Software delays and the covid-19 pandemic are to blame.
When Intel told us in March that the first Arc 3 laptops were shipping “today,” we assumed they were, well, ready. It turns out, however, that like every other thing we’ve been dying to try in the past two years, Arc is delayed.
As detailed in a blog post written by Lisa Pierce, the vice president for Intel’s Visual Compute Group, Intel has hit various snags in the deployment of its first discrete graphics card in more than two decades. From mobile GPUs to desktop cards, Intel’s Arc products are behind schedule.
Intel had initially released mobile Arc 3 cards to Samsung for its Galaxy Book2 Pro laptop. We hoped to get one in for testing, but the device, it turns out, was only available in South Korea and is only now expanding globally. Intel had hoped to supply more laptop makers with Arc, but blames “software readiness delays” and—we’ve heard this before—pandemic lockdowns for causing supply chain problems. The chipmaker says new models from other manufacturers will become more widely available starting this month.

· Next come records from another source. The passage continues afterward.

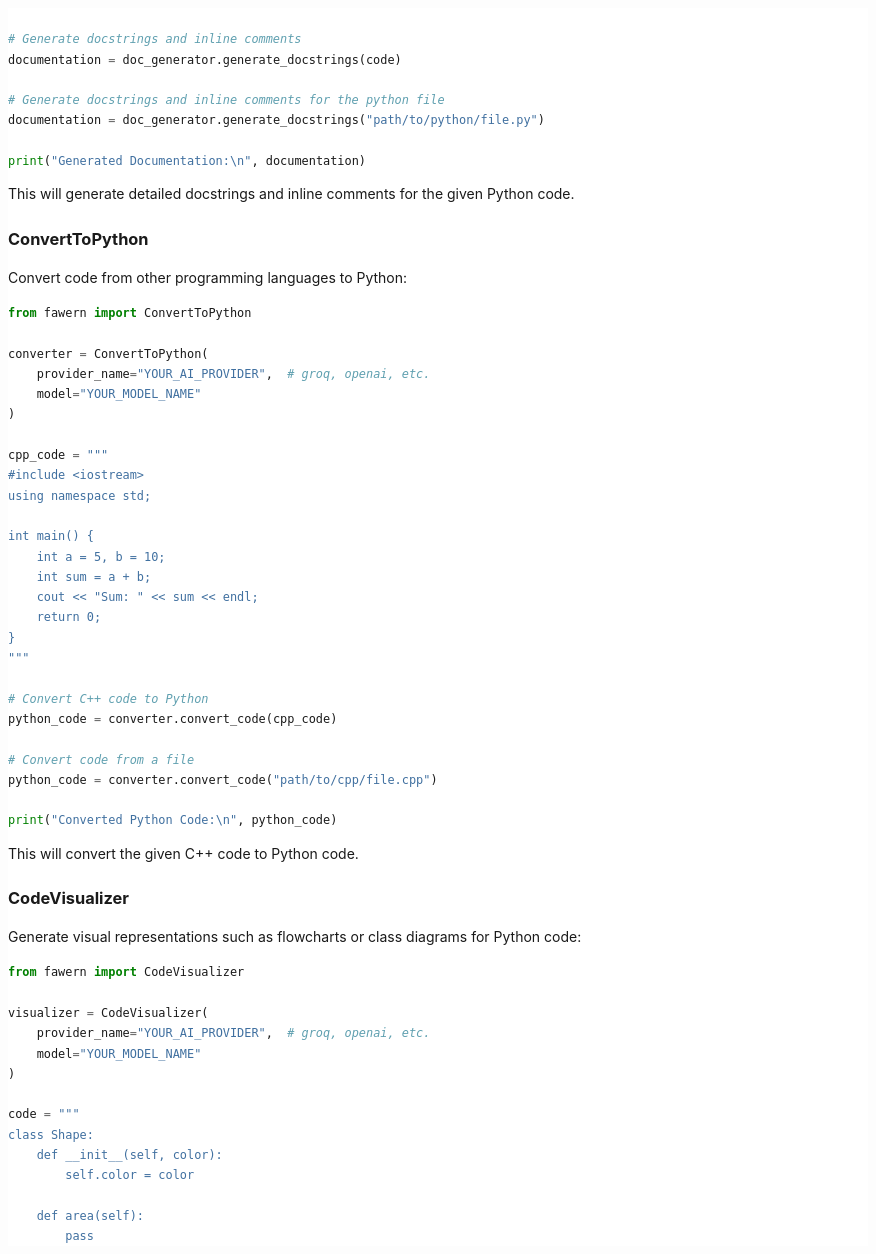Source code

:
 ```python

# Generate docstrings and inline comments
documentation = doc_generator.generate_docstrings(code)

# Generate docstrings and inline comments for the python file
documentation = doc_generator.generate_docstrings("path/to/python/file.py")

print("Generated Documentation:\n", documentation)
```

This will generate detailed docstrings and inline comments for the given Python code.

### ConvertToPython

Convert code from other programming languages to Python:

```python
from fawern import ConvertToPython

converter = ConvertToPython(
    provider_name="YOUR_AI_PROVIDER",  # groq, openai, etc.
    model="YOUR_MODEL_NAME"
)

cpp_code = """
#include <iostream>
using namespace std;

int main() {
    int a = 5, b = 10;
    int sum = a + b;
    cout << "Sum: " << sum << endl;
    return 0;
}
"""

# Convert C++ code to Python
python_code = converter.convert_code(cpp_code)

# Convert code from a file
python_code = converter.convert_code("path/to/cpp/file.cpp")

print("Converted Python Code:\n", python_code)
```

This will convert the given C++ code to Python code.

### CodeVisualizer

Generate visual representations such as flowcharts or class diagrams for Python code:

```python
from fawern import CodeVisualizer

visualizer = CodeVisualizer(
    provider_name="YOUR_AI_PROVIDER",  # groq, openai, etc.
    model="YOUR_MODEL_NAME"
)

code = """
class Shape:
    def __init__(self, color):
        self.color = color

    def area(self):
        pass
```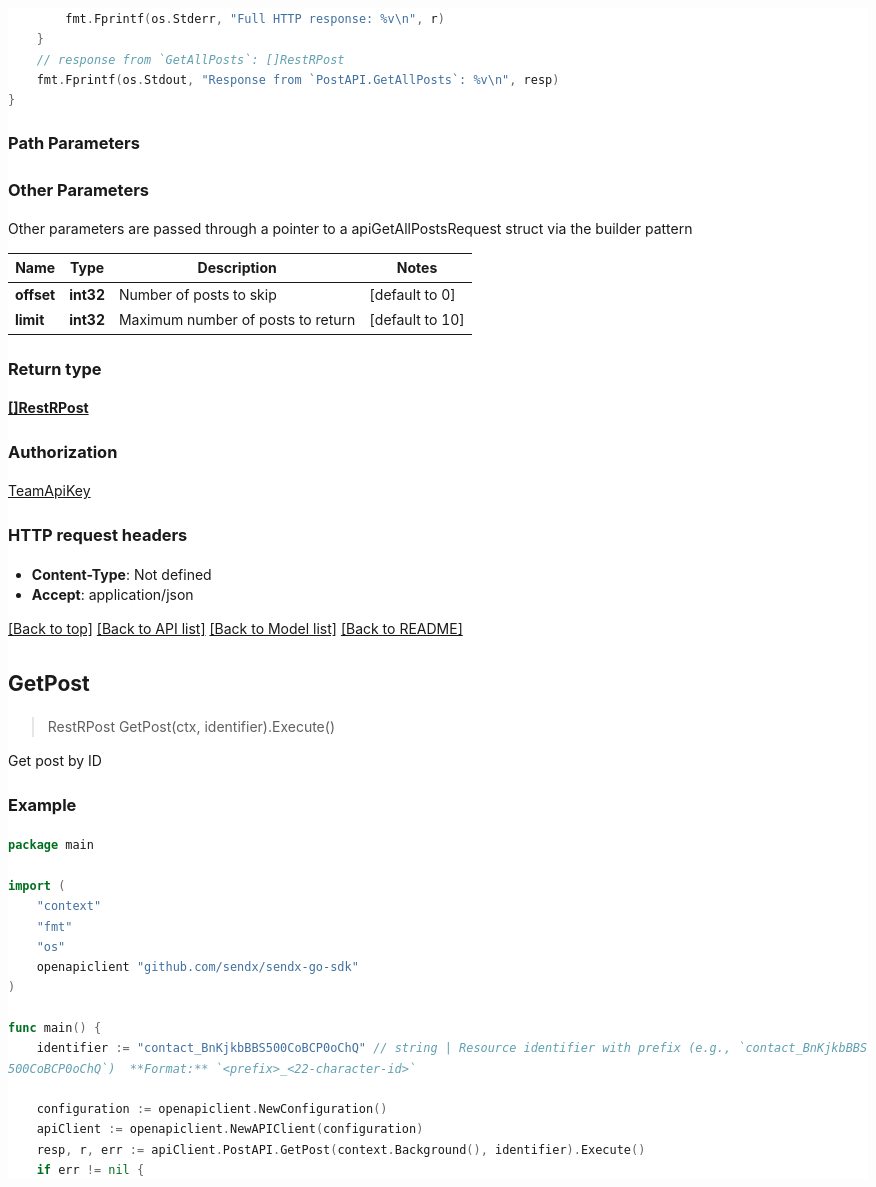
 ```go
		fmt.Fprintf(os.Stderr, "Full HTTP response: %v\n", r)
	}
	// response from `GetAllPosts`: []RestRPost
	fmt.Fprintf(os.Stdout, "Response from `PostAPI.GetAllPosts`: %v\n", resp)
}
```

### Path Parameters



### Other Parameters

Other parameters are passed through a pointer to a apiGetAllPostsRequest struct via the builder pattern


Name | Type | Description  | Notes
------------- | ------------- | ------------- | -------------
 **offset** | **int32** | Number of posts to skip | [default to 0]
 **limit** | **int32** | Maximum number of posts to return | [default to 10]

### Return type

[**[]RestRPost**](RestRPost.md)

### Authorization

[TeamApiKey](../README.md#TeamApiKey)

### HTTP request headers

- **Content-Type**: Not defined
- **Accept**: application/json

[[Back to top]](#) [[Back to API list]](../README.md#documentation-for-api-endpoints)
[[Back to Model list]](../README.md#documentation-for-models)
[[Back to README]](../README.md)


## GetPost

> RestRPost GetPost(ctx, identifier).Execute()

Get post by ID



### Example

```go
package main

import (
	"context"
	"fmt"
	"os"
	openapiclient "github.com/sendx/sendx-go-sdk"
)

func main() {
	identifier := "contact_BnKjkbBBS500CoBCP0oChQ" // string | Resource identifier with prefix (e.g., `contact_BnKjkbBBS500CoBCP0oChQ`)  **Format:** `<prefix>_<22-character-id>` 

	configuration := openapiclient.NewConfiguration()
	apiClient := openapiclient.NewAPIClient(configuration)
	resp, r, err := apiClient.PostAPI.GetPost(context.Background(), identifier).Execute()
	if err != nil {
```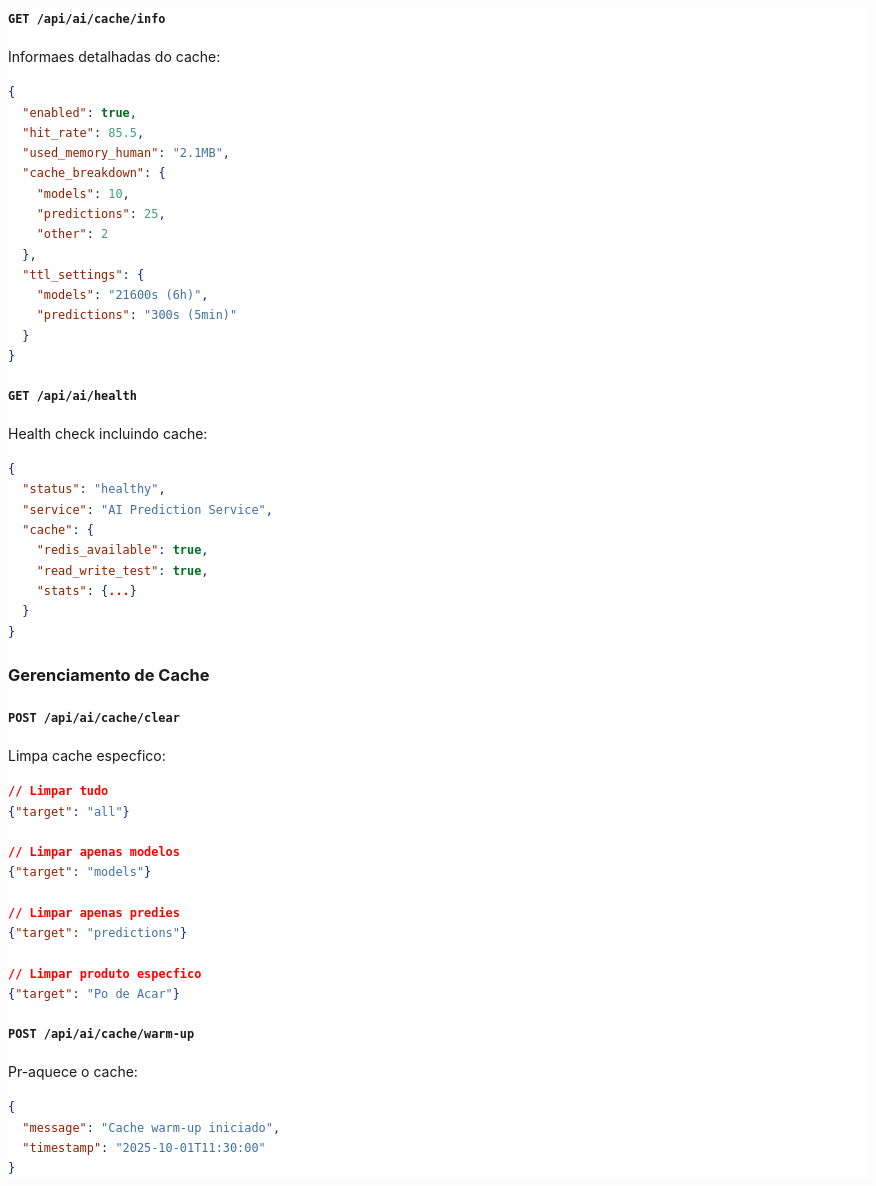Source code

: #### `GET /api/ai/cache/info`
Informaes detalhadas do cache:
```json
{
  "enabled": true,
  "hit_rate": 85.5,
  "used_memory_human": "2.1MB",
  "cache_breakdown": {
    "models": 10,
    "predictions": 25,
    "other": 2
  },
  "ttl_settings": {
    "models": "21600s (6h)",
    "predictions": "300s (5min)"
  }
}
```

#### `GET /api/ai/health`
Health check incluindo cache:
```json
{
  "status": "healthy",
  "service": "AI Prediction Service",
  "cache": {
    "redis_available": true,
    "read_write_test": true,
    "stats": {...}
  }
}
```

###  **Gerenciamento de Cache**

#### `POST /api/ai/cache/clear`
Limpa cache especfico:
```json
// Limpar tudo
{"target": "all"}

// Limpar apenas modelos
{"target": "models"}

// Limpar apenas predies
{"target": "predictions"}

// Limpar produto especfico
{"target": "Po de Acar"}
```

#### `POST /api/ai/cache/warm-up`
Pr-aquece o cache:
```json
{
  "message": "Cache warm-up iniciado",
  "timestamp": "2025-10-01T11:30:00"
}
```
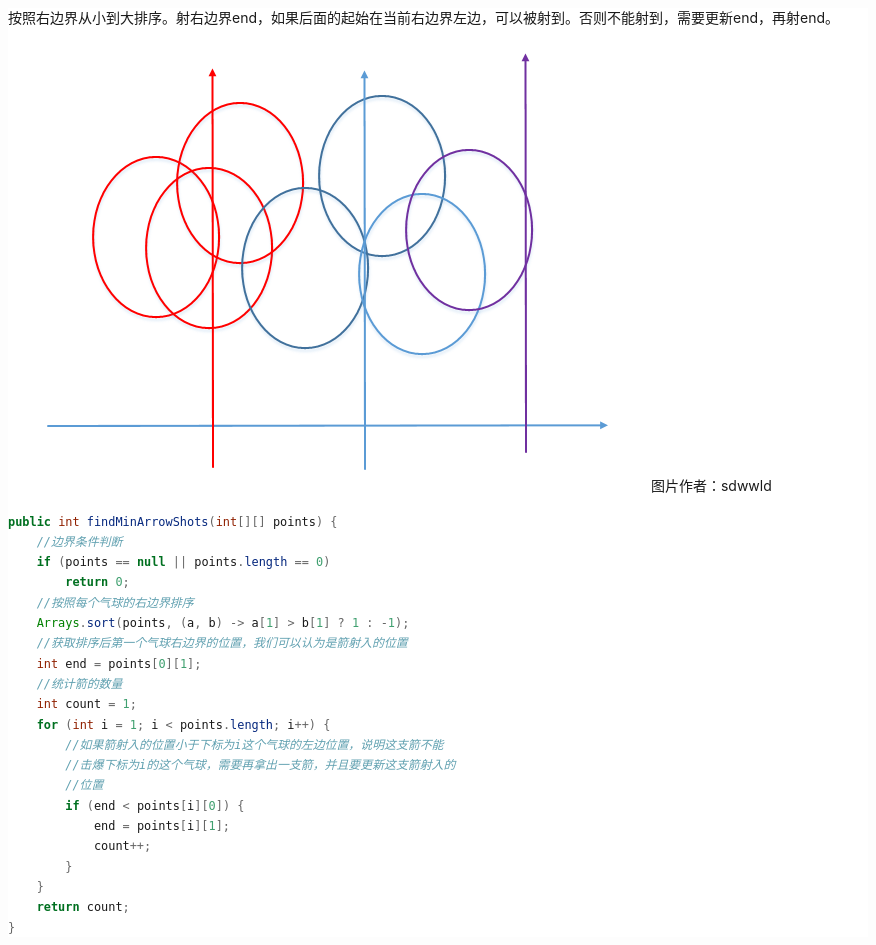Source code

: 按照右边界从小到大排序。射右边界end，如果后面的起始在当前右边界左边，可以被射到。否则不能射到，需要更新end，再射end。

![image.png](images/贪心法/1606095622-AbeBhX-image.png)
																																				图片作者：sdwwld

```java
public int findMinArrowShots(int[][] points) {
    //边界条件判断
    if (points == null || points.length == 0)
        return 0;
    //按照每个气球的右边界排序
    Arrays.sort(points, (a, b) -> a[1] > b[1] ? 1 : -1);
    //获取排序后第一个气球右边界的位置，我们可以认为是箭射入的位置
    int end = points[0][1];
    //统计箭的数量
    int count = 1;
    for (int i = 1; i < points.length; i++) {
        //如果箭射入的位置小于下标为i这个气球的左边位置，说明这支箭不能
        //击爆下标为i的这个气球，需要再拿出一支箭，并且要更新这支箭射入的
        //位置
        if (end < points[i][0]) {
            end = points[i][1];
            count++;
        }
    }
    return count;
}
```

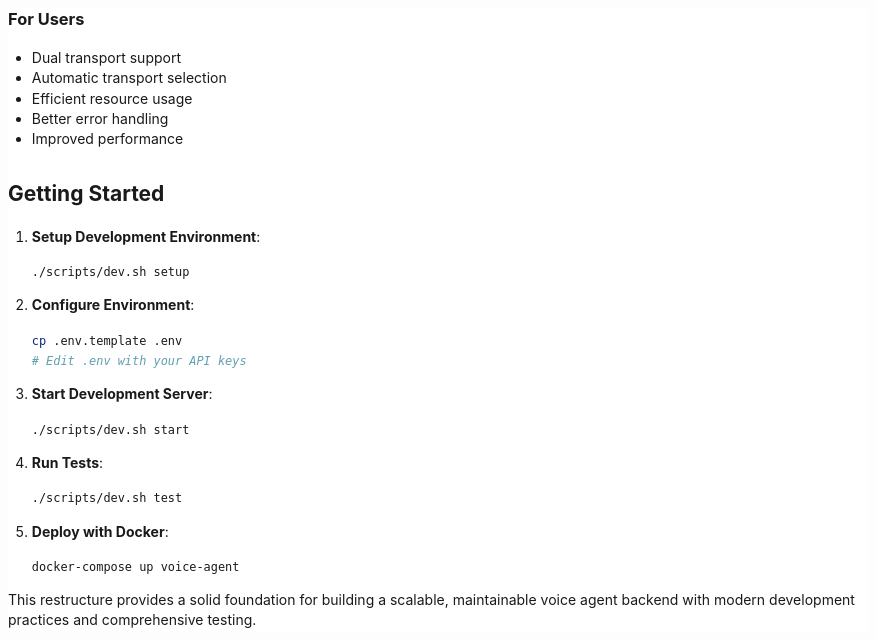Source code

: ### For Users
- Dual transport support
- Automatic transport selection
- Efficient resource usage
- Better error handling
- Improved performance

## Getting Started

1. **Setup Development Environment**:
   ```bash
   ./scripts/dev.sh setup
   ```

2. **Configure Environment**:
   ```bash
   cp .env.template .env
   # Edit .env with your API keys
   ```

3. **Start Development Server**:
   ```bash
   ./scripts/dev.sh start
   ```

4. **Run Tests**:
   ```bash
   ./scripts/dev.sh test
   ```

5. **Deploy with Docker**:
   ```bash
   docker-compose up voice-agent
   ```

This restructure provides a solid foundation for building a scalable, maintainable voice agent backend with modern development practices and comprehensive testing.
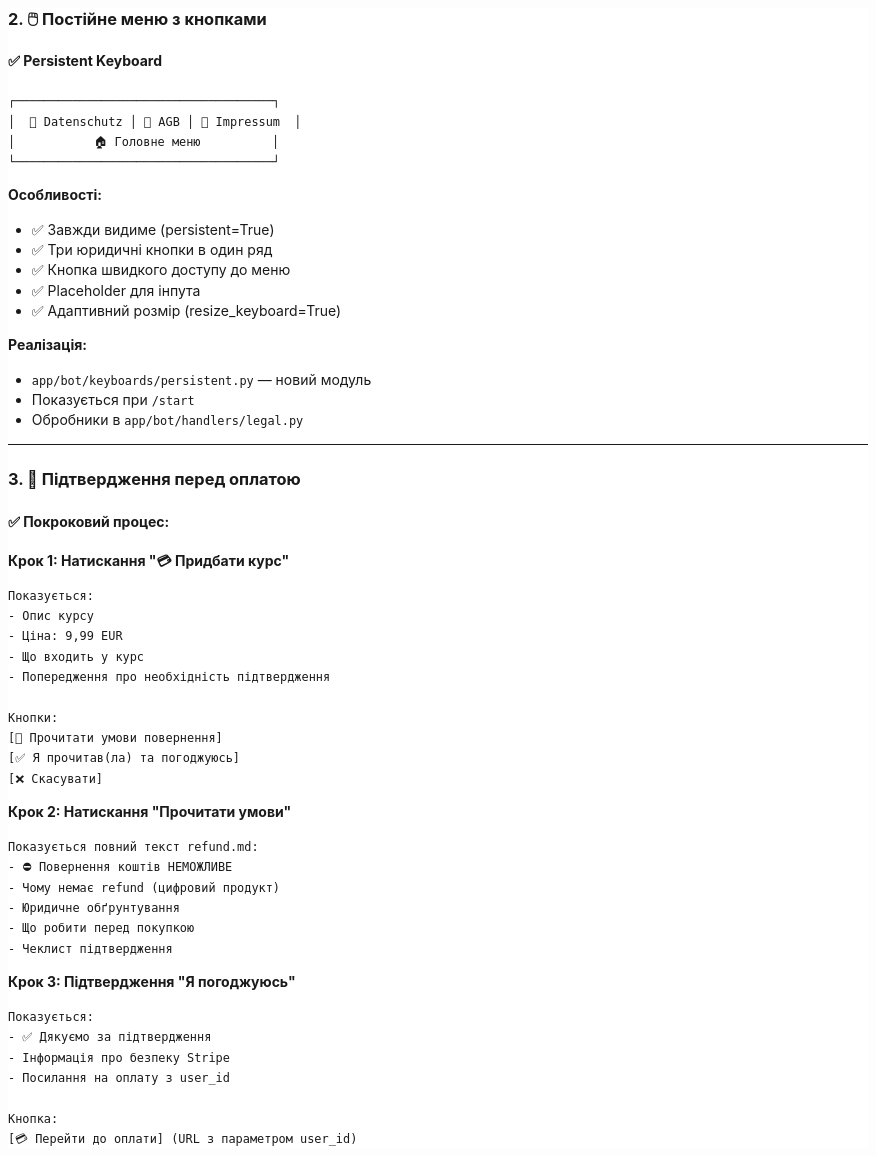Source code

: ### 2. 🖱️ Постійне меню з кнопками

#### ✅ Persistent Keyboard
```
┌────────────────────────────────────┐
│  📜 Datenschutz │ 📜 AGB │ 📜 Impressum  │
│           🏠 Головне меню          │
└────────────────────────────────────┘
```

**Особливості:**
- ✅ Завжди видиме (persistent=True)
- ✅ Три юридичні кнопки в один ряд
- ✅ Кнопка швидкого доступу до меню
- ✅ Placeholder для інпута
- ✅ Адаптивний розмір (resize_keyboard=True)

**Реалізація:**
- `app/bot/keyboards/persistent.py` — новий модуль
- Показується при `/start`
- Обробники в `app/bot/handlers/legal.py`

---

### 3. 🛒 Підтвердження перед оплатою

#### ✅ Покроковий процес:

**Крок 1: Натискання "💳 Придбати курс"**
```
Показується:
- Опис курсу
- Ціна: 9,99 EUR
- Що входить у курс
- Попередження про необхідність підтвердження

Кнопки:
[📜 Прочитати умови повернення]
[✅ Я прочитав(ла) та погоджуюсь]
[❌ Скасувати]
```

**Крок 2: Натискання "Прочитати умови"**
```
Показується повний текст refund.md:
- ⛔ Повернення коштів НЕМОЖЛИВЕ
- Чому немає refund (цифровий продукт)
- Юридичне обґрунтування
- Що робити перед покупкою
- Чеклист підтвердження
```

**Крок 3: Підтвердження "Я погоджуюсь"**
```
Показується:
- ✅ Дякуємо за підтвердження
- Інформація про безпеку Stripe
- Посилання на оплату з user_id

Кнопка:
[💳 Перейти до оплати] (URL з параметром user_id)
```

Intel reiterates that while its cards are only now shipping in the quantities needed, Lenovo, Acer, HP, and Asus have already signed up to use the entry-level A350M and A370M GPUs. We don’t know when to expect Arc-powered systems, only that Intel will help get them to the market “ASAP.” If there’s a silver lining, it’s that Intel’s more powerful discrete GPUs, Arc 5 and Arc 7, will start to become available in the early summer—or, so it says. The company has yet to give us the full picture on these cards, but as mid-and-high-level components, we’re hoping they compete against the best from Nvidia and AMD.
The desktop situation isn’t much better. Intel hasn’t said much about the desktop counterparts to the mobile cards that were detailed earlier this year. We now know they face similar delays, and will only be available through system builders and OEMs with specific configurations. This is meant to simplify the release, and reduce the “vast set of combinations” of memory, motherboards, and CPUs Intel’s GPU would need to support.
Using this approach, Intel will ship its first entry-level Arc A-series desktop products in Q2 in China, where there is strong demand and close proximity to components. Retail sales will follow shortly thereafter. We also don’t have specifics on when these cards will arrive stateside, only that a global rollout is the next step. Intel’s closest thing to a timeline is a promise that higher-end Arc A5 and Arc A7 desktop cards would start shipping worldwide with OEMs and system integrators “later this summer,” followed by individual component sales.